Exercise prompt:
The required output is an exact copy of the lines from the one containing "left wrist: (319, 234)" through the end of the entries below, with pictures removed.
[Opening Entries provided section]
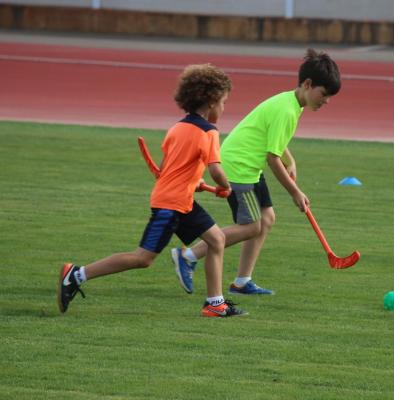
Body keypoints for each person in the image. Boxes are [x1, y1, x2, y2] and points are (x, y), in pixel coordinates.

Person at [57, 64, 246, 318]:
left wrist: (197, 184)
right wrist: (225, 186)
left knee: (217, 239)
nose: (224, 108)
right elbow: (215, 170)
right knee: (143, 258)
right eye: (223, 102)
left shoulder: (177, 128)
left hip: (180, 199)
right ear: (211, 102)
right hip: (171, 204)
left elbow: (173, 169)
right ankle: (76, 274)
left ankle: (215, 303)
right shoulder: (209, 132)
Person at [172, 49, 341, 295]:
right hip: (239, 168)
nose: (326, 101)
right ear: (307, 84)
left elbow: (275, 143)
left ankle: (242, 281)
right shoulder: (287, 109)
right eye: (323, 94)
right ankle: (188, 255)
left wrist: (290, 160)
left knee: (267, 219)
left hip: (249, 164)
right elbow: (272, 159)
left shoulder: (293, 103)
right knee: (252, 226)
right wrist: (295, 192)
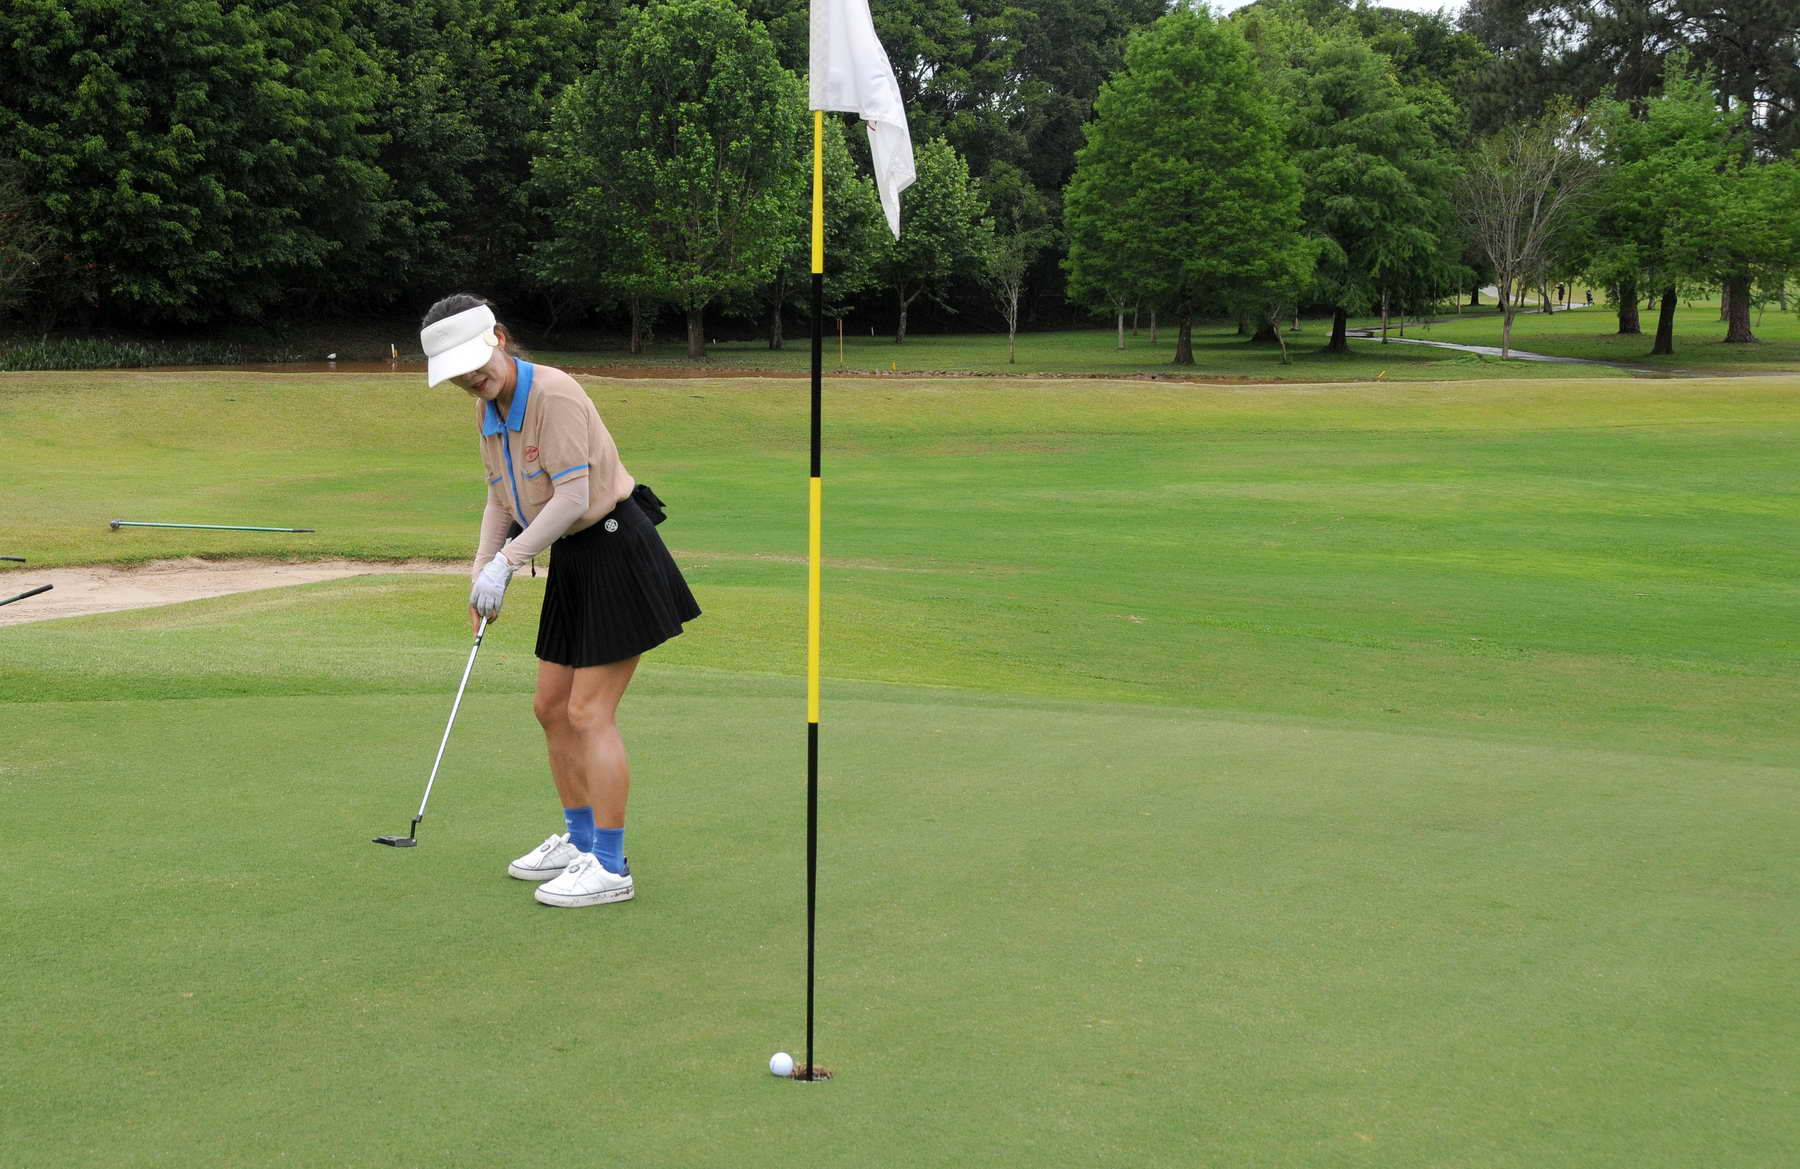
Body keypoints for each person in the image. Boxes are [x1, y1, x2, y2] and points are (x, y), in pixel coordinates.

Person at [420, 294, 700, 908]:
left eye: (474, 364)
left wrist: (508, 563)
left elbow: (572, 499)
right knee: (550, 707)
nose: (470, 379)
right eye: (458, 374)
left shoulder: (554, 394)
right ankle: (580, 841)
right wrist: (481, 571)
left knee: (589, 713)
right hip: (572, 558)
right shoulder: (488, 410)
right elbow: (500, 498)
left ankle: (611, 866)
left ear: (498, 338)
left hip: (616, 550)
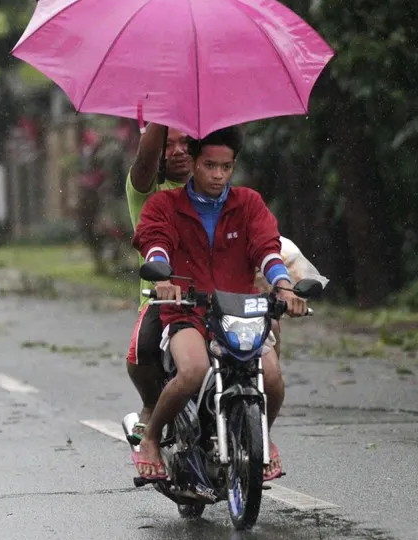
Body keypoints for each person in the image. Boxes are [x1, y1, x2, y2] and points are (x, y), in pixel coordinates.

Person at [131, 126, 308, 483]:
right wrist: (163, 278)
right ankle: (150, 439)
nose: (217, 175)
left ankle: (263, 436)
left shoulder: (249, 204)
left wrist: (285, 288)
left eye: (226, 167)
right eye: (209, 165)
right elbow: (155, 243)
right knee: (193, 370)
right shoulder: (165, 204)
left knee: (272, 379)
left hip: (240, 310)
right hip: (186, 309)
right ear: (194, 162)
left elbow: (267, 250)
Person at [124, 122, 193, 440]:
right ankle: (151, 406)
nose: (179, 150)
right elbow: (145, 160)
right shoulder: (148, 192)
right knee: (142, 349)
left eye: (187, 142)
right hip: (164, 298)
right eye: (170, 144)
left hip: (214, 293)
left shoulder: (214, 188)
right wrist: (164, 105)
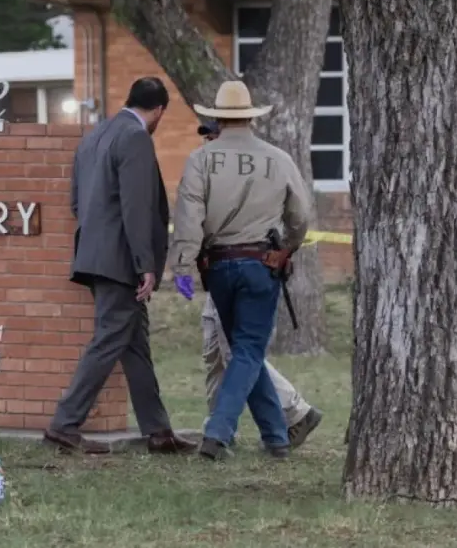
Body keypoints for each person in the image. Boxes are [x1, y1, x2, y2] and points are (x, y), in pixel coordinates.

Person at [44, 77, 197, 456]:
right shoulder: (135, 137)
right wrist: (145, 264)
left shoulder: (94, 137)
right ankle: (64, 424)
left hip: (95, 255)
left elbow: (77, 202)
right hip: (122, 260)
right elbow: (136, 205)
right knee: (109, 338)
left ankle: (158, 431)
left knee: (135, 344)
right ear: (159, 110)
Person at [169, 81, 313, 460]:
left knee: (242, 349)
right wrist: (286, 247)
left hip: (217, 266)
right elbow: (300, 217)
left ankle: (276, 437)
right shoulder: (278, 159)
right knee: (248, 349)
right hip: (261, 265)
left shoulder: (200, 159)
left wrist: (182, 266)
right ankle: (218, 433)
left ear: (218, 118)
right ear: (251, 118)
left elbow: (188, 219)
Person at [194, 121, 323, 448]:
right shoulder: (210, 165)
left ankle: (225, 428)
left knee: (241, 352)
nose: (210, 140)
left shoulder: (258, 164)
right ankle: (274, 433)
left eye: (214, 134)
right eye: (208, 136)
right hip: (222, 266)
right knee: (220, 351)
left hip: (241, 264)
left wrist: (286, 249)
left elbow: (298, 216)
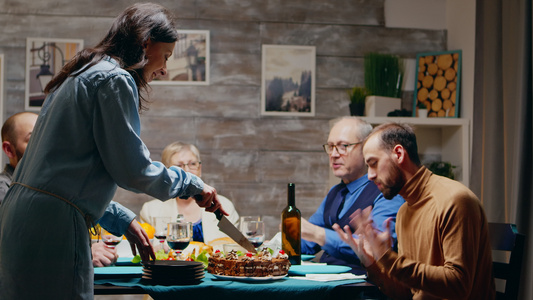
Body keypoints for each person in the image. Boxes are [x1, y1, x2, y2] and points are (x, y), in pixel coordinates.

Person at [0, 3, 226, 299]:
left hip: (20, 222)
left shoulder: (81, 72)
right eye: (166, 56)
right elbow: (133, 170)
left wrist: (123, 220)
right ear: (146, 43)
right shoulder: (114, 78)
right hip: (52, 227)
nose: (164, 69)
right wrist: (191, 183)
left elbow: (60, 180)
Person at [334, 122, 495, 299]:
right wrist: (371, 262)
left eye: (374, 163)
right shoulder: (404, 213)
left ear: (398, 154)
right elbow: (405, 294)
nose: (370, 175)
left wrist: (387, 257)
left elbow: (458, 286)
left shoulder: (455, 200)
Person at [0, 111, 120, 268]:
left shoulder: (47, 187)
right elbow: (21, 247)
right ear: (9, 150)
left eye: (45, 138)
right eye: (33, 140)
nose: (44, 146)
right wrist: (84, 251)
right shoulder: (4, 191)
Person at [301, 117, 404, 274]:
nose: (334, 154)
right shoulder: (335, 193)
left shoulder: (386, 191)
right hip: (325, 283)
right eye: (330, 147)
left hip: (363, 288)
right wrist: (272, 245)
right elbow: (307, 242)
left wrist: (319, 234)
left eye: (343, 146)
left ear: (366, 148)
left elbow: (376, 251)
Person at [140, 142, 240, 244]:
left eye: (192, 164)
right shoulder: (150, 211)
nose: (187, 171)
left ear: (199, 169)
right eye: (179, 166)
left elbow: (236, 247)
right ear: (166, 174)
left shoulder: (225, 206)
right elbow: (148, 250)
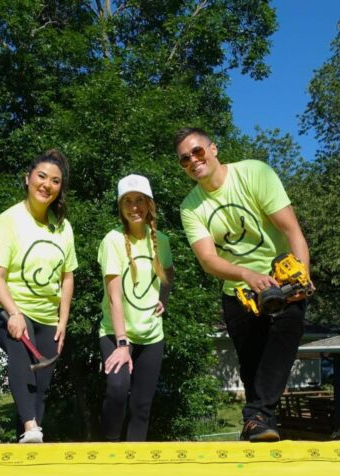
[Closing Entries provided section]
Result of this exercise:
left wrist: (319, 234)
left eye: (343, 146)
left ear: (366, 148)
left elbow: (376, 251)
Person at [140, 142, 240, 244]:
left eye: (192, 164)
right shoulder: (150, 211)
nose: (187, 171)
left ear: (199, 169)
right eye: (179, 166)
left elbow: (236, 247)
right ear: (166, 174)
left shoulder: (225, 206)
right elbow: (148, 250)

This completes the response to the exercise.